:: Source document ::
House debates
Thursday, 15 May 2008
Reserve Bank Amendment (Enhanced Independence) Bill 2008
Second Reading
1:12 pm
Michael Keenan (Stirling, Liberal Party, Shadow Assistant Treasurer) Share this | Hansard source
Brian Burke would be a tremendous appointment—the man who has previously controlled the West Australian Labor Party and continues to pull its strings. I am sure the New South Wales Labor government would be able to come up with some of their mates to appoint to the RBA board. I digress and will now return to the substance of this bill. The bill amends the Reserve Bank Act by conferring the power of appointment of the bank’s governor and deputy governor—not the members of the board—to the Governor-General instead of the Treasurer. This returns to the position that existed prior to 2002. The appointment of the governor and deputy governor of the bank would be the responsibility of the Governor-General. But appointments to the two boards within the Reserve Bank—namely, the Reserve Bank board and the Payments System Board—would still be made by the Treasurer. Further, the bill is completely and utterly silent about the composition of the Reserve Bank board—for example, the desirability of including the Secretary to the Treasury on that board. It does not say anything about that.

:: Work task a ::
Format the entries from the line containing "الكتب العلمية" down to the line containing "عَنِ الرَّجُلِ يَبِيعُ" as a JSON list of strings, one string per line, omitting blank lines.
The Reserve Bank speech and the entries come from unrelated sources.

Saved entries
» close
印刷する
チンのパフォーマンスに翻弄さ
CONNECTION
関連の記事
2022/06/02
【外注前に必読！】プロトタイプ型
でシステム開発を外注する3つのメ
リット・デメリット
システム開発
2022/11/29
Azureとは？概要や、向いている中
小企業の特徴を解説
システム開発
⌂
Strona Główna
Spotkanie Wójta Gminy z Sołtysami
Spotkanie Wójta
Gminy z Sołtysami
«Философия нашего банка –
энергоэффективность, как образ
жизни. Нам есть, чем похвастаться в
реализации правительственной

* * *

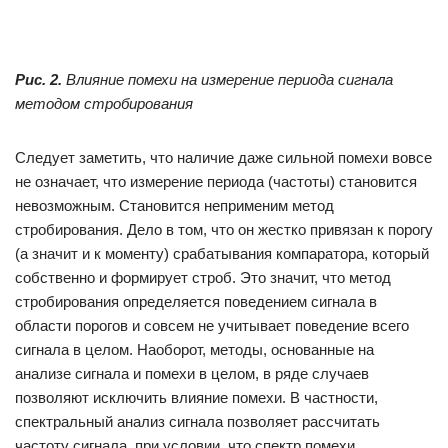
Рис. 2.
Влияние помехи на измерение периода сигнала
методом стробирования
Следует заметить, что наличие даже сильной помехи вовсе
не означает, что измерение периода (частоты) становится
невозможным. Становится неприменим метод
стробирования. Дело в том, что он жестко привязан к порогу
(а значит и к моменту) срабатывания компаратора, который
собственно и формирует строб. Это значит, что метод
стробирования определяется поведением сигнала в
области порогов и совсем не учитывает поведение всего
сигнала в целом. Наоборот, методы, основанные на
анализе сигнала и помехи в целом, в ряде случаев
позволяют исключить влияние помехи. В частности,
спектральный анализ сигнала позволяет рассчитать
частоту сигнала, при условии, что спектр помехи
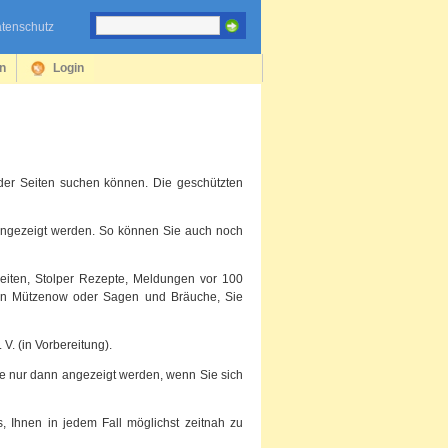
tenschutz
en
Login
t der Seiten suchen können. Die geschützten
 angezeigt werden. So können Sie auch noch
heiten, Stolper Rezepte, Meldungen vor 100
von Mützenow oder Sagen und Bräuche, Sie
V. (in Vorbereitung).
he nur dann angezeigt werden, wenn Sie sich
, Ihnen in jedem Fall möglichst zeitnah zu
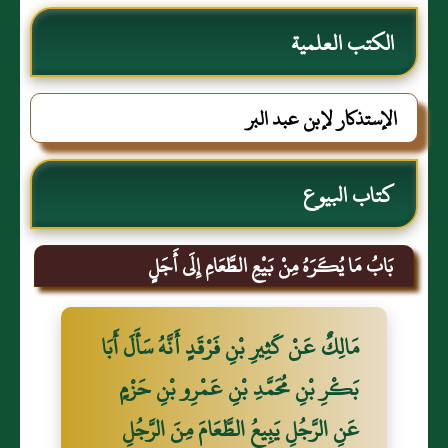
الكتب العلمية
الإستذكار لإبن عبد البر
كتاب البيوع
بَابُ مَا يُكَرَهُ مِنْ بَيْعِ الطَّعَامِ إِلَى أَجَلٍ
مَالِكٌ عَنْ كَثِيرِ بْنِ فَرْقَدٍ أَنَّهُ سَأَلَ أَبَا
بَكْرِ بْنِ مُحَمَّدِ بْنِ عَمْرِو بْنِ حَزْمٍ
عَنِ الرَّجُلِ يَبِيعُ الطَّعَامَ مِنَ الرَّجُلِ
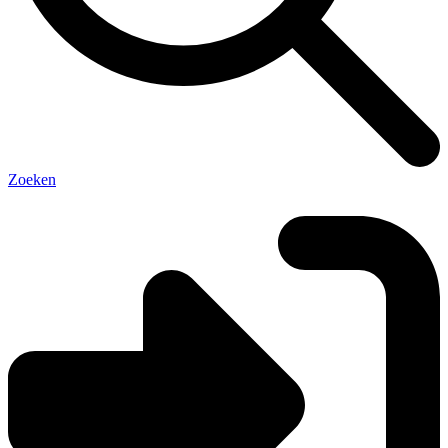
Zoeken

* * *

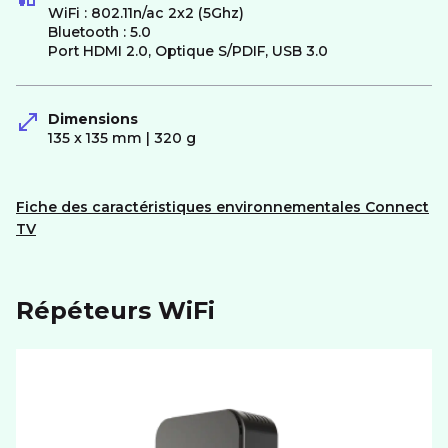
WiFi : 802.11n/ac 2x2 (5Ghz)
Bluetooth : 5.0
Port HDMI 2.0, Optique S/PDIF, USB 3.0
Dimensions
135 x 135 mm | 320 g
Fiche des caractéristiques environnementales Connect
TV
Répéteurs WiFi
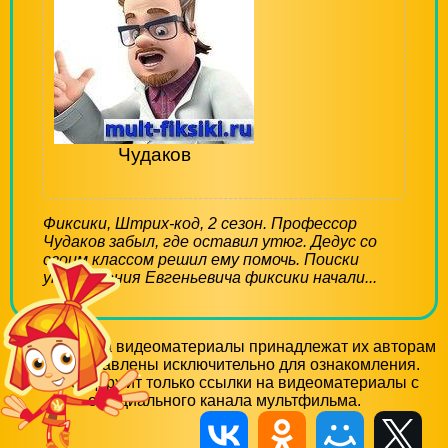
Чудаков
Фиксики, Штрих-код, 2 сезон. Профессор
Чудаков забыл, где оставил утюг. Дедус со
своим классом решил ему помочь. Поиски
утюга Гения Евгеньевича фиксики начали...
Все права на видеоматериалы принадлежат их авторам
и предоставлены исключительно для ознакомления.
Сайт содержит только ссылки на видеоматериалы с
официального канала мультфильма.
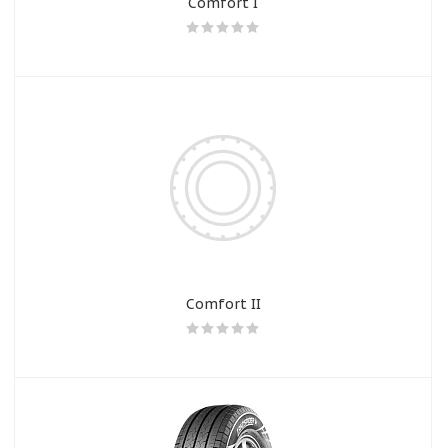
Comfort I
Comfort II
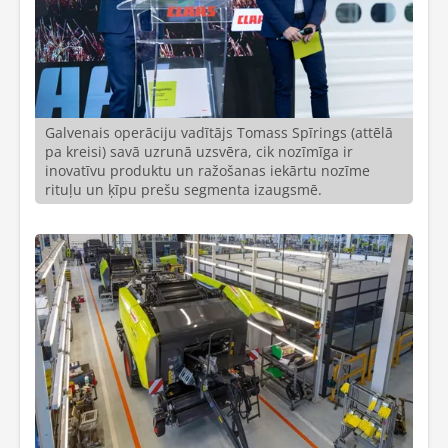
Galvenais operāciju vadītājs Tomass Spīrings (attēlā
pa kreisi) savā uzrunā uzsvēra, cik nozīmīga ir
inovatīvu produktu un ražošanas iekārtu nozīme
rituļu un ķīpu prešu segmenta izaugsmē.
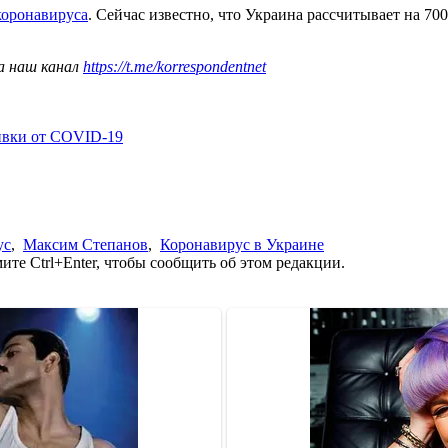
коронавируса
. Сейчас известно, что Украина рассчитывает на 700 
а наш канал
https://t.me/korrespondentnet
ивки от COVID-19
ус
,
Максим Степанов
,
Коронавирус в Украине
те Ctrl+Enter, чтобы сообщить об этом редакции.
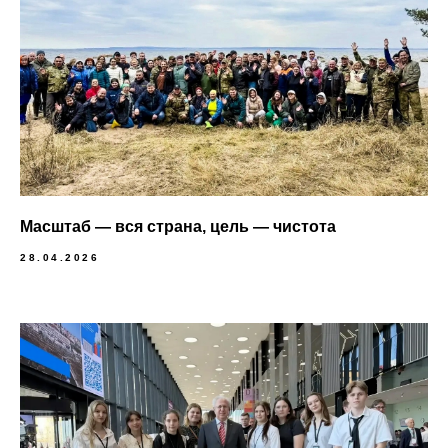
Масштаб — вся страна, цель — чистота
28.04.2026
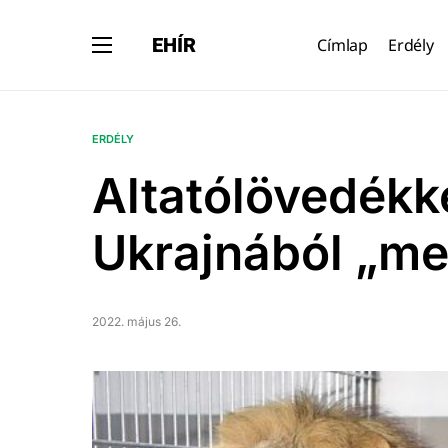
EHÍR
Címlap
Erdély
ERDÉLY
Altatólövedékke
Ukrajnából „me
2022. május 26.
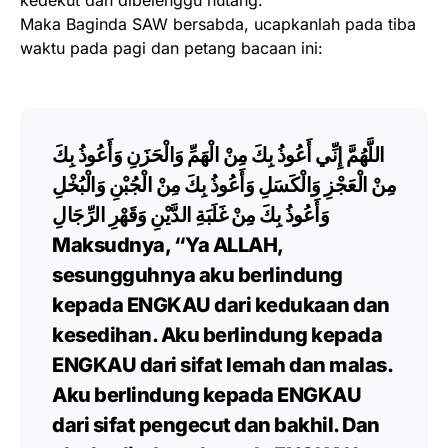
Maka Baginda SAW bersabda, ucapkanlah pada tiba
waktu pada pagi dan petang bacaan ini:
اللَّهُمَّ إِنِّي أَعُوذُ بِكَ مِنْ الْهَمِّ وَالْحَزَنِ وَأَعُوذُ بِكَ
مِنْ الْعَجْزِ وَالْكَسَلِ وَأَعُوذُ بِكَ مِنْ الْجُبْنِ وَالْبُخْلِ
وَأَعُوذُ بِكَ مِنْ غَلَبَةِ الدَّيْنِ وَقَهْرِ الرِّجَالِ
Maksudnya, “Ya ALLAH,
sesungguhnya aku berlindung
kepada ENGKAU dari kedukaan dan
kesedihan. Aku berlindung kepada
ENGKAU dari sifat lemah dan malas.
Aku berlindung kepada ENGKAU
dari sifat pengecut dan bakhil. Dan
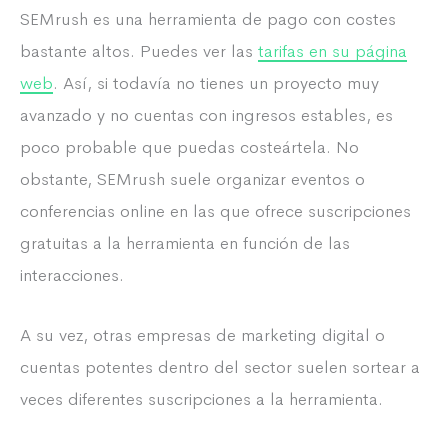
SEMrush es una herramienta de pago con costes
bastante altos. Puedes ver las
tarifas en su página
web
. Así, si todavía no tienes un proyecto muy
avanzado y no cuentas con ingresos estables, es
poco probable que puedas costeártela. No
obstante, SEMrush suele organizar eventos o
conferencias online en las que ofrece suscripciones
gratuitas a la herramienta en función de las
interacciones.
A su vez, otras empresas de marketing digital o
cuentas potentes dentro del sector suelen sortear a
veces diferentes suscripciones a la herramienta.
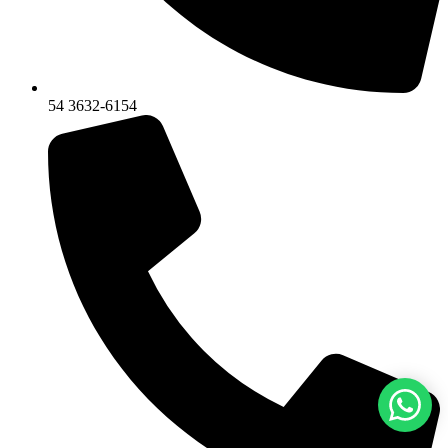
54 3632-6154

:: Work task b ::
Extend the Reserve Bank speech, picking up right after its final sentence.

:: Answer a ::
[
  "الكتب العلمية",
  "الإستذكار لإبن عبد البر",
  "كتاب البيوع",
  "بَابُ مَا يُكَرَهُ مِنْ بَيْعِ الطَّعَامِ إِلَى أَجَلٍ",
  "مَالِكٌ عَنْ كَثِيرِ بْنِ فَرْقَدٍ أَنَّهُ سَأَلَ أَبَا",
  "بَكْرِ بْنِ مُحَمَّدِ بْنِ عَمْرِو بْنِ حَزْمٍ",
  "عَنِ الرَّجُلِ يَبِيعُ الطَّعَامَ مِنَ الرَّجُلِ"
]

:: Answer b ::
It is the process of termination of these appointments that raises the gravest considerations about this ill-considered bill. The process the bill proposes for the termination of appointment of the governor—and this applies equally to the deputy governor—is for the Governor-General to terminate the appointment where both houses of parliament, in the same session of parliament, present an address to the Governor-General praying for the termination of the appointment on a ground specified in subsection (8). I will get to that in just one minute. Alternatively, the Governor-General could suspend the appointment. The relevant minister, assumedly the Treasurer, must then table a statement in each house that identifies the grounds for suspension. Parliament then has 15 sitting days in which to decide whether to terminate the appointment.
Imagine the effect and the chaos that would result during that time. The motion to terminate must be passed by each house in the same session of parliament; otherwise, the suspension will end. Under proposed section 25(8), there are only three grounds for the termination of appointment: permanent incapacity, engaging in outside employment or becoming bankrupt. These are the only three grounds on which the appointment of the governor or the deputy governor can be terminated. Under the existing legislation, the Treasurer must terminate the appointment in the event of permanent incapacity, engaging in outside employment or bankruptcy. You really have to wonder what this bill is seeking to advance. The bill would make this an optional decision of the parliament. At this point, I would like to note that section 24 of the Reserve Bank Act will be amended to provide as follows:
- (1)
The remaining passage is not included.